Dan's aggravated scowl then turns into a bright smile. I look up to see John running our way. We both stood up as he got to us.

"Got her number." John says as he shows us his victim's number on his phone.

Dan and I looked across the street to see John's latest victim wave goodbye at him and signals for him to call her later.

"Oooh. Touché." Dan elbows him.

"I know right." John says with a triumphant smile. Then they both turned to me.

Crap.

"Your turn baby boy!" Dan says, a devilish smile crosses his smug face.

"You don't have to remind me." I shove pass him. "And don't call me baby boy."

Dan Green and John Brown. Two of my naughtiest assailants, I mean two of my notorious best friends who resides under my command. Nevertheless they are most notable for their surnames. The two might have been switched at birth for having misplaced names on two famous writers in the world. If you're not dumb enough to know, just switch their surnames and you'll find out which authors.

Oh well, right now we are in the league of our game. It's actually one of our just for fun games aka if-you-don't-get-a-number-then-buy-us-some-snacks game. It's a traditional game that started eons ago where you will have to snatch a girl's number in the spun of five minutes. Failure to meet the expected time limit without the girl's number will result to automatic game over. And as punishment, the loser's credit card will be use to buy the unlimited snacks of the day. The rule of the game is not to expose the content to the girl. Since it was a smashing huge success, the three bastards (our trio's name), decided to make it a ritual habit every Friday afternoons.

Dan's done. John's done. Now it's my turn.

"Whoa look at that chick!" John says as he lets out a sweet call across the street to a girl in a mini skirt. She turns and gives us a flirtatious look.

Dan pokes at him. "Ivan can't have all the good looking chicks! That would be unfair! Last time I had Shrek's fraternal twin sister!"

I laughed at his face. "Snooze you lose! If you give me the uglier ones it'll be easier to snatch their number." I made a handsome remark with my hand at him. "Look at this face. It's a face carved in heaven."

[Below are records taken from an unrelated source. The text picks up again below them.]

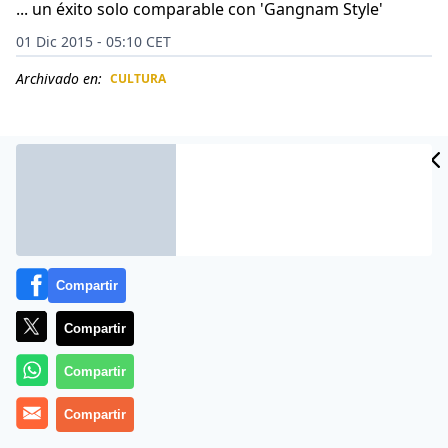
... un éxito solo comparable con 'Gangnam Style'
01 Dic 2015 - 05:10 CET
Archivado en:
CULTURA
CIDAD
ES
Compartir
Compartir
Compartir
El cantante surcoreano Psy, famoso por su éxito
Compartir
«Gangnam Style» que ostenta el récord absoluto de
visitas en Youtube, presentó en Seúl su primer álbum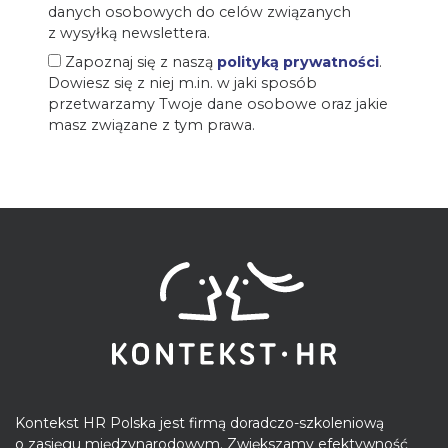
danych osobowych do celów związanych
z wysyłką newslettera.
Zapoznaj się z naszą
polityką prywatności
.
Dowiesz się z niej m.in. w jaki sposób
przetwarzamy Twoje dane osobowe oraz jakie
masz związane z tym prawa.
Kontekst HR Polska jest firmą doradczo-szkoleniową
o zasięgu międzynarodowym. Zwiększamy efektywność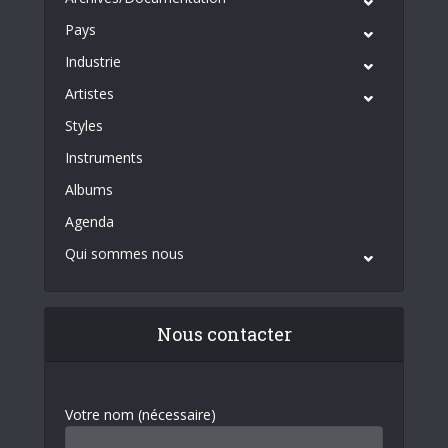
Pays
Industrie
Artistes
Styles
Instruments
Albums
Agenda
Qui sommes nous
Nous contacter
Votre nom (nécessaire)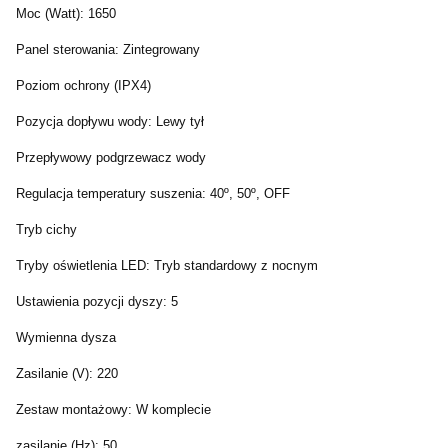
Moc (Watt): 1650
Panel sterowania: Zintegrowany
Poziom ochrony (IPX4)
Pozycja dopływu wody: Lewy tył
Przepływowy podgrzewacz wody
Regulacja temperatury suszenia: 40º, 50º, OFF
Tryb cichy
Tryby oświetlenia LED: Tryb standardowy z nocnym
Ustawienia pozycji dyszy: 5
Wymienna dysza
Zasilanie (V): 220
Zestaw montażowy: W komplecie
zasilanie (Hz): 50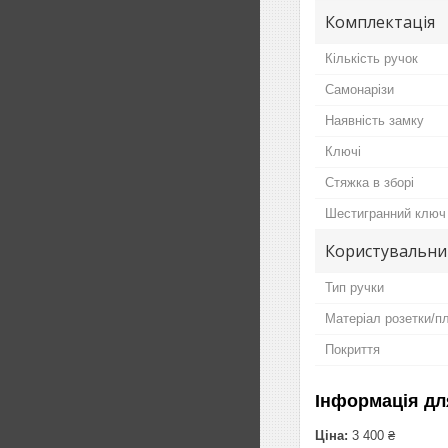
Комплектація
Кількість ручок
Самонарізи
Наявність замку
Ключі
Стяжка в зборі
Шестигранний ключ
Користувальни
Тип ручки
Матеріал розетки/п
Покриття
Інформація дл
Ціна:
3 400 ₴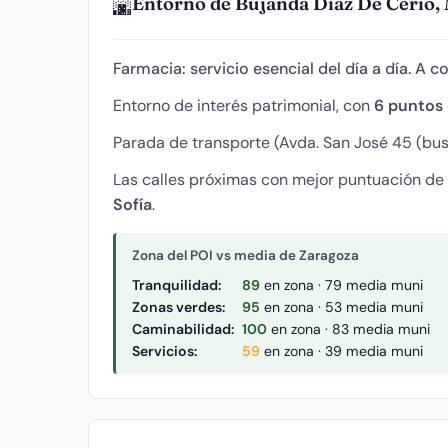
Entorno de Bujanda Díaz De Cerio,
🌆
Farmacia: servicio esencial del día a día. A c
Entorno de interés patrimonial, con
6 puntos 
Parada de transporte (Avda. San José 45 (bus)
Las calles próximas con mejor puntuación de
Sofía
.
Zona del POI vs media de Zaragoza
Tranquilidad:
89
en zona · 79 media muni
Zonas verdes:
95
en zona · 53 media muni
Caminabilidad:
100
en zona · 83 media muni
Servicios:
59
en zona · 39 media muni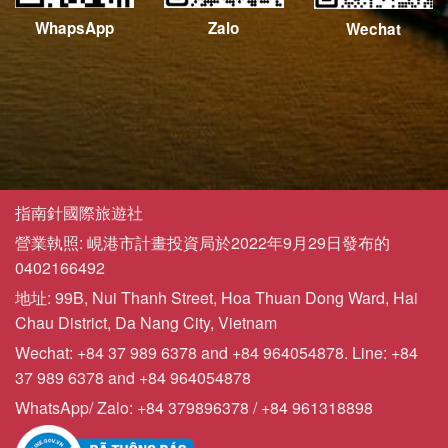
WhapsApp
Zalo
Wechat
指南針國際旅遊社
營業執照: 峴港市計畫投資局於2022年9月29日發布的
0402166492
地址: 99B, Nui Thanh Street, Hoa Thuan Dong Ward, Hai
Chau District, Da Nang City, Vietnam
Wechat: +84 37 989 6378 and +84 964054878. Line: +84
37 989 6378 and +84 964054878
WhatsApp/ Zalo: +84 379896378 / +84 961318898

Dan made a disgusted face. "Darn you sound so gay, man!"

"Then how 'bout that one." John nods at a girl across the street wearing a pair of leather boots, a scarf and a bonnet. She enters a 24/7 store.

Dan breaks out laughing. "Who wears winter clothes on a hot summer day?" he elbows me. "Behold your devouring prey, lion king."

I scoffed in disbelief. I cannot believe that they wanted me to get that girl's number. She looks pretty insane to me. Pretty but insane.

"Dan, that's not a girl! That's a nun!" I said menacingly.

"A nun!" Dan shouts like he's praising. "Which means she's perfect, Ivan!"